Because it’s Apple. And $100 becomes $500 when it comes from Apple.
So this way Apple spends $50 on a combined cheap slow spinner and a small SSD and gets “fastish” performance and makes you pay dearly if you want a decent sized full SSD drive.
Honestly, we’ve had spanned volumes (what a fusion drive is) forever.
And there is a reason the industry avoided using them in consumer grade machines. Because it doubles your odds of data loss.
In a spanned volume, if any one of the drives in that spanned volume fails, you lose the data on all of the other drives that are part of that spanned volume.
The more drives you add to a spanned volume, the more you increase your chances of data loss.
It makes no sense in consumer class machines to introduce that risk.
Spanned volumes are intended to be used in RAID configurations. That is where they make sense. Because multiple fast drives working in a striped configuration will simultaneously be retrieving portions of a file and sending it to the CPU at the same time.
With several small drives (say 10 low capacity drives) working in a striped array, none of the drives has to move its heads or search very far for the data, and they all send different chunks back simultaneously causing near instant retrieval.

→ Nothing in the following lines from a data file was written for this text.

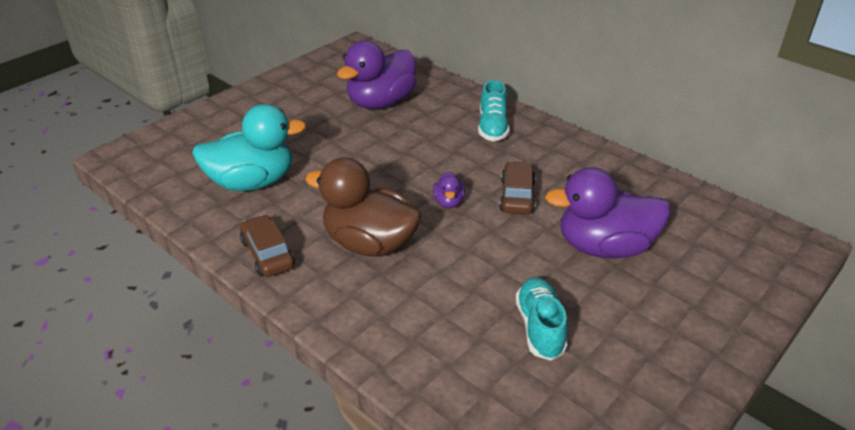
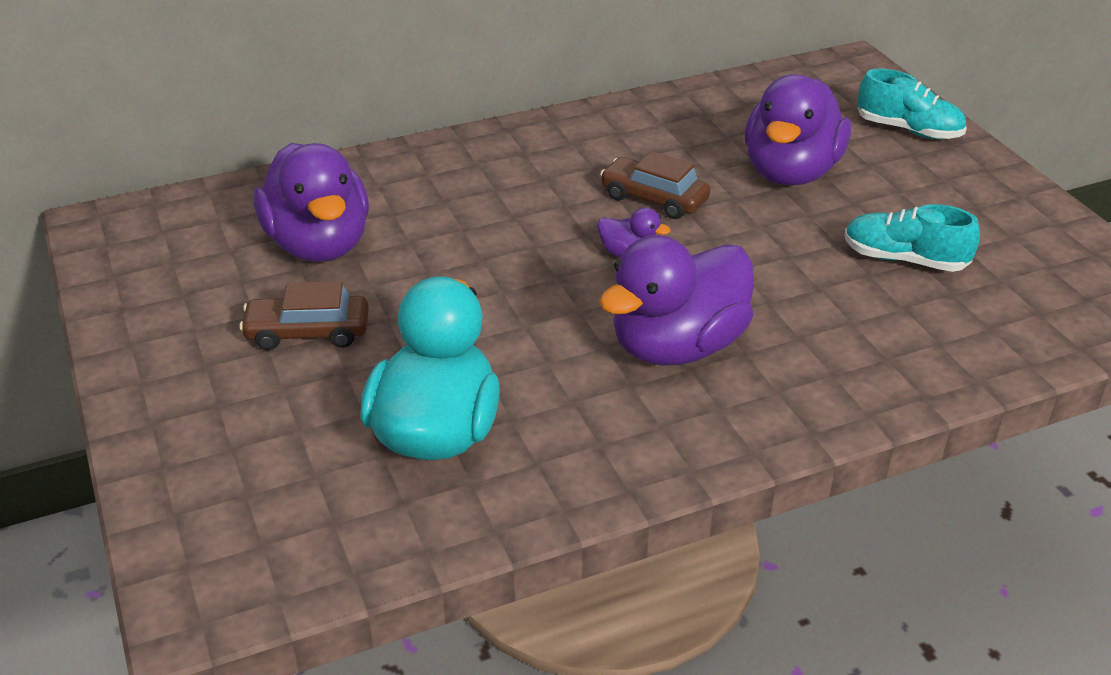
camera: 65 degrees left, 0 degrees up
(268, 254) = (641, 451): brown car -> brown car (308, 332)
(369, 244) = (677, 346): brown duck -> purple duck
(492, 127) = (482, 168): turquoise shoe -> turquoise shoe (908, 130)

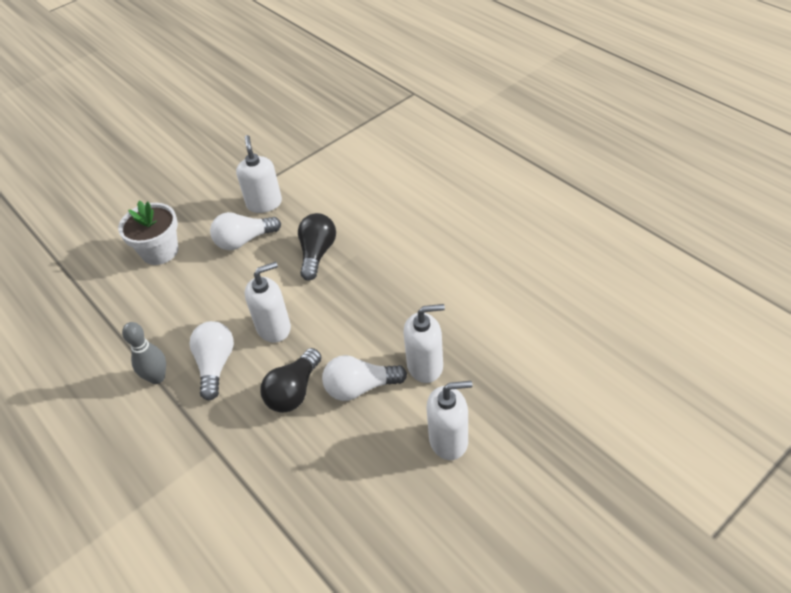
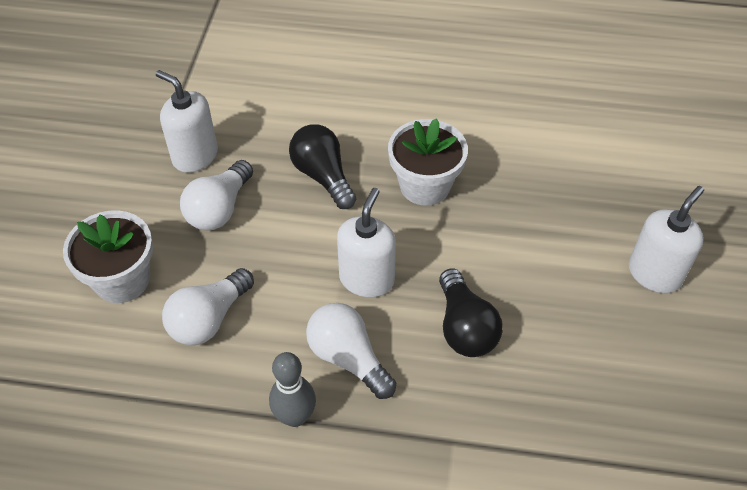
camera: 45 degrees left, 5 degrees up
(360, 388) = (524, 280): white light bulb -> white light bulb (209, 319)
(368, 293) = (425, 185): none -> white flower pot
(425, 366) = (558, 221): white soap dispenser -> none

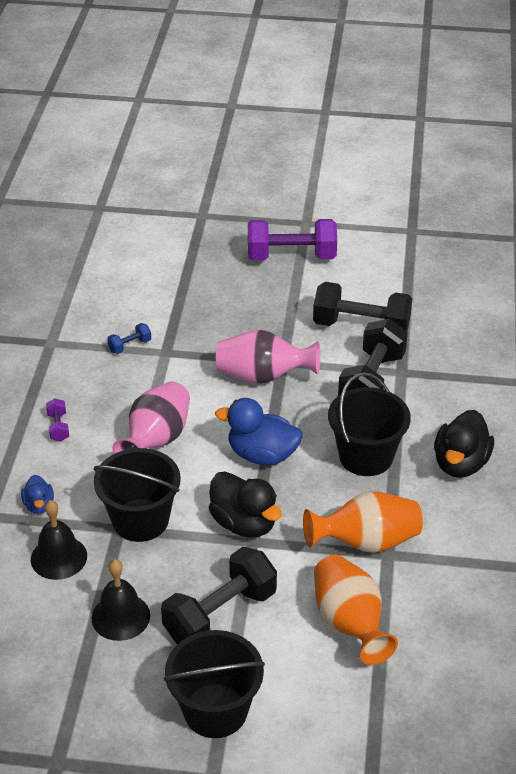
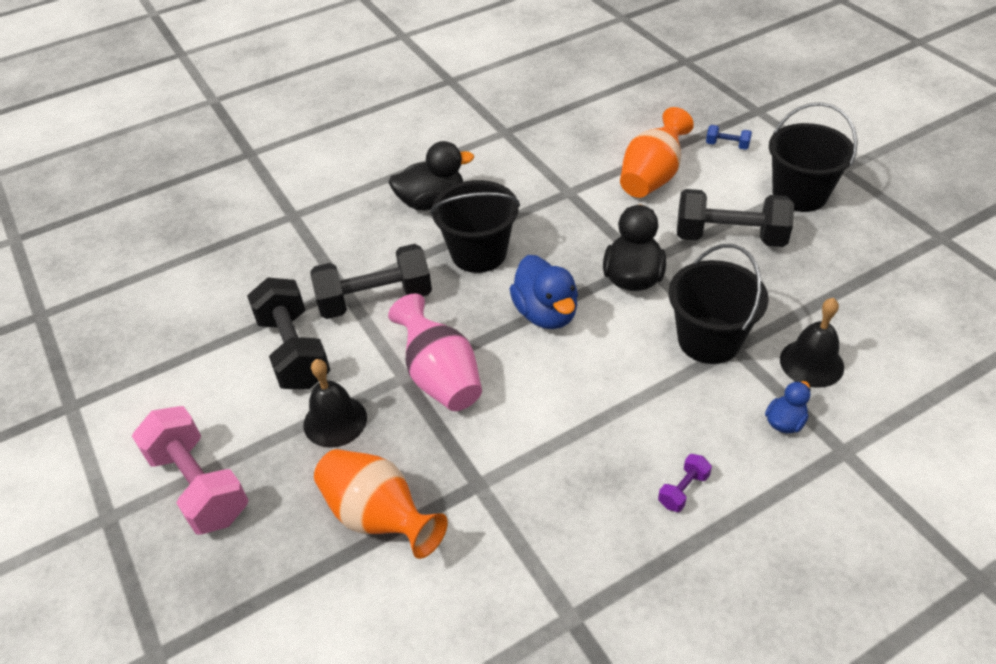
camera: 125 degrees left, 5 degrees up
(120, 616) = (805, 285): black bell -> black bell (335, 421)
(130, 346) = (499, 527): blue dumbbell -> blue dumbbell (727, 145)
(156, 440) = (610, 397): pink vase -> none
(291, 256) = (199, 485): purple dumbbell -> pink dumbbell
(366, 542) = (570, 207): orange vase -> orange vase (378, 517)

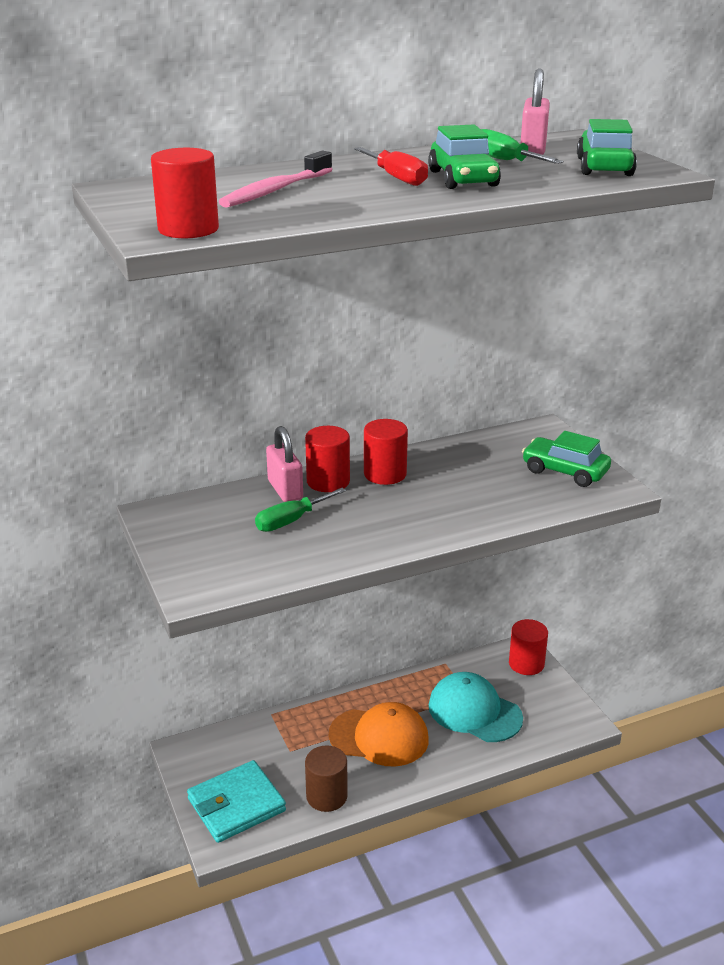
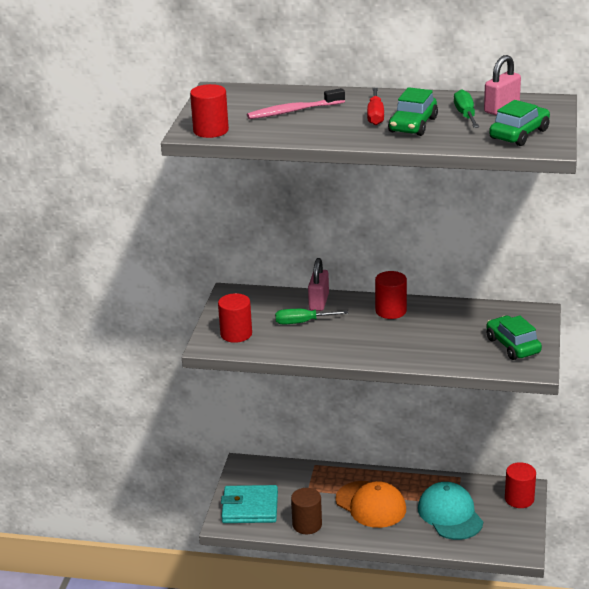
camera: 35 degrees right, 0 degrees up
(328, 481) = (350, 305): red cylinder -> red cylinder (236, 334)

That striped array is often part of another RAID which mirrors the other spanned volume (striped array).
It can go on and on pulling multiple RAID configurations into other RAID configurations until you have essentially what looks like one large volume made up of hundreds of small drives all working together to deliver chunks of data simultaneously with so many redundancies that if becomes virtually impossible to lose any data due to the checks and balances in the RAID configurations. Depending on the size of your Arrays, you could theoretically have 10 drives fail and not lose one bit of data, and as soon as those drives were replaced, they’d automatically get updated with all the data that used to be on the failed drives.
It makes tons of sense in an enterprise environment to use spanned volumes. But in a home computer, it’s only asking for problems. Not if... but simply when you will lose data.
If you have a “fusion drive” I’d hope that you have a full time automated backup solution running. A fusion drive without a backup is like tempting fate.
Adding APFS to it seems like double-dog daring it.